Too many businesses are started without having any kind of business plan in place. Unless the banks or potential investors want to see a plan, there is absolutely no plan – there is only a dream or big idea put in motion. And that’s why, for so many, years later there’s been a lot of spending and very little (if any) revenue to show for it.

Here are 3 ways you can instantly change that!

1. Stop putting it off.

Don’t wait to write a business plan until you think you have enough time. The busier you are, the more you need to plan. You can lose everything by not having a solid, focused strategy for winning the business game. If you’re maintaining a priority list with a great many things on it you are definitely not focused and certainly aren’t being strategic. That approach is rarely, if ever, effective.

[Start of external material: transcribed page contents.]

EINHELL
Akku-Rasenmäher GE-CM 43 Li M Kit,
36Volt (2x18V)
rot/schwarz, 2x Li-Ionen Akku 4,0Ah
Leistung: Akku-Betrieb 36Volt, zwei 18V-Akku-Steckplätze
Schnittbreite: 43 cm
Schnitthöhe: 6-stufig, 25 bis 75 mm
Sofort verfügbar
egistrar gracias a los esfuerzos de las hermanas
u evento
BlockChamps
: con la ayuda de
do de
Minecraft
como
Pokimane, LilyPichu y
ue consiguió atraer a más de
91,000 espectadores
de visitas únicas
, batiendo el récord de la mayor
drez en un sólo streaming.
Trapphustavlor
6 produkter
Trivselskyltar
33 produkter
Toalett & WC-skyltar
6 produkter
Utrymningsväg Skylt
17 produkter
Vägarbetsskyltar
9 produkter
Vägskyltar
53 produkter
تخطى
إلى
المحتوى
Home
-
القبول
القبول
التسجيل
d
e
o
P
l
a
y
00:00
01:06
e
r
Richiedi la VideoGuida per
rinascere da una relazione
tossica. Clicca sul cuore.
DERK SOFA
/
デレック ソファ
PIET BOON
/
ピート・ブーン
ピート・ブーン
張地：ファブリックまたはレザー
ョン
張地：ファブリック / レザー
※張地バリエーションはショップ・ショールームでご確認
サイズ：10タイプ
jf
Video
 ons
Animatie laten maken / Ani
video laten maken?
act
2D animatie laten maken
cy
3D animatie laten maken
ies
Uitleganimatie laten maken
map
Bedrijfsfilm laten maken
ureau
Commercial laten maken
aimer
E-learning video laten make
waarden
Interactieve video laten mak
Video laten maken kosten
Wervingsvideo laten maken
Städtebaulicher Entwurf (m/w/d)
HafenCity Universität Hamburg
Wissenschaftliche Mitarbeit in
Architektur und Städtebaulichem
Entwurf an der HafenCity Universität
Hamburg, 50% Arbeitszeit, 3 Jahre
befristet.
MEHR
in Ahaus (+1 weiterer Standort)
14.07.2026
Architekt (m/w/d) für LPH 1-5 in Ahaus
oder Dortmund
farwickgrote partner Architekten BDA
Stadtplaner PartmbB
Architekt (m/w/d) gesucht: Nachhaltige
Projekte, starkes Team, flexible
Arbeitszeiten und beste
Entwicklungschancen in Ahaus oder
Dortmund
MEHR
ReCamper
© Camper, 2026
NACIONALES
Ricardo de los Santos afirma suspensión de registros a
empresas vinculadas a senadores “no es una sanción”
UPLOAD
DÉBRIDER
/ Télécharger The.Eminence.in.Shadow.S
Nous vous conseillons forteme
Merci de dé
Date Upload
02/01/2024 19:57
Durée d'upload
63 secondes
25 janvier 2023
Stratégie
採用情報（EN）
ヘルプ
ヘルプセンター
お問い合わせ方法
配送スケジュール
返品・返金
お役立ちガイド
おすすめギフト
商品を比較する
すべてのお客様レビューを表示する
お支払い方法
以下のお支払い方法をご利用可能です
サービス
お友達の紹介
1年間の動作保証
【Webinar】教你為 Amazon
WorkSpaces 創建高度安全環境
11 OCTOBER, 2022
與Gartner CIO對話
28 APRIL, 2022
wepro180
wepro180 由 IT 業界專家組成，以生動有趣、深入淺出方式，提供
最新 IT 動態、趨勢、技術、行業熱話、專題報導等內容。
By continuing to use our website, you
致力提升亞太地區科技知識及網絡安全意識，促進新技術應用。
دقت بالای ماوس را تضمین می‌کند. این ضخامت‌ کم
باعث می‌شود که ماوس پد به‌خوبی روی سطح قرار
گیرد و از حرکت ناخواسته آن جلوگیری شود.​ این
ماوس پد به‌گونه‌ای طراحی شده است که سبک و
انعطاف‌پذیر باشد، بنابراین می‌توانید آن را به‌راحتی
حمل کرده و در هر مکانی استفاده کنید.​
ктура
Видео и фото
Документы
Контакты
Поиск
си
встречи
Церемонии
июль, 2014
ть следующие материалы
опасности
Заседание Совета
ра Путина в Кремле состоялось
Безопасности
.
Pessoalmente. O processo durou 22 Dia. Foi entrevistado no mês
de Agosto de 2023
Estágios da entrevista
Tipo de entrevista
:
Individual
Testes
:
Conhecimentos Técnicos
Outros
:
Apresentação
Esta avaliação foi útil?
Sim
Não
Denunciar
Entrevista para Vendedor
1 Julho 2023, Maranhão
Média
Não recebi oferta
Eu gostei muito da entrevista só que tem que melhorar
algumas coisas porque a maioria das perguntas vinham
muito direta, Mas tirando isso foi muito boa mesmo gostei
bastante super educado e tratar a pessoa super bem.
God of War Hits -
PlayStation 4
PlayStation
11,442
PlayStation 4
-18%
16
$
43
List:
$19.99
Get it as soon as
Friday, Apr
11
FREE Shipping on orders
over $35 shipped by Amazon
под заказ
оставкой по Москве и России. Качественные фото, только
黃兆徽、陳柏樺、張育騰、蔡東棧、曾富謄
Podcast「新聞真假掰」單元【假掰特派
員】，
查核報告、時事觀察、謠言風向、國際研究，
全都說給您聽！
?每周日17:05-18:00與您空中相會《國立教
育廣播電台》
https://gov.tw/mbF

A good business plan presents an overview of your business – now (year 1), in the short term (years 2, 3 and 4), and in the long term (5 years from now). It doesn’t just describe what your business looks like in these critical stages, it also defines how you’ll get from one stage to the next, as specifically as possible.

This means you’ll include major milestones and key events that are most meaningful to your business. For example:

– signing your first, 100th and 1,000th client,
– growing your list to 1,000, 10,000 then 100,000 subscribers,
– selling your first, 100 and 1,000 units of product, or
– making your first $1,000, $100,000 or $1,000,000.

Whatever milestones you decide to focus on as key success indicators, your business plan should also outline all the major steps you need to complete to achieve them.

2. Don’t ignore cash flow.

Sales are exciting; profitable sales even more so! But don’t fall into the trap of thinking your business is safe as long as sales are strong enough that when you subtract your costs and expenses you’re left with a reasonable profit.

You don’t spend profit in your business; you spend cash. That is why understanding your cash flow, and managing your business accordingly, is critical to your success. Including a cash flow calendar (or table) in your business plan can save you from financial disaster.

3. Know your competition.

There’s no such thing as no competition. Every successful business has direct and indirect competitors. Know yours. Monitor the playing field. Keep an eye out for new players and changing rules of the game. The market is never static.

Know what differentiates you from your competition, how you will position your business against theirs, and how you will create a competitive advantage and communicate it to your target market. Put these critical details right into your business plan so you can stay on track as the year unfolds.

Preparing a business plan isn’t as hard as you might think. You don’t have to write hundreds of pages; a single page can be enough. It’s the thinking behind your planning, not the size of the document that makes all the difference to your ultimate outcome.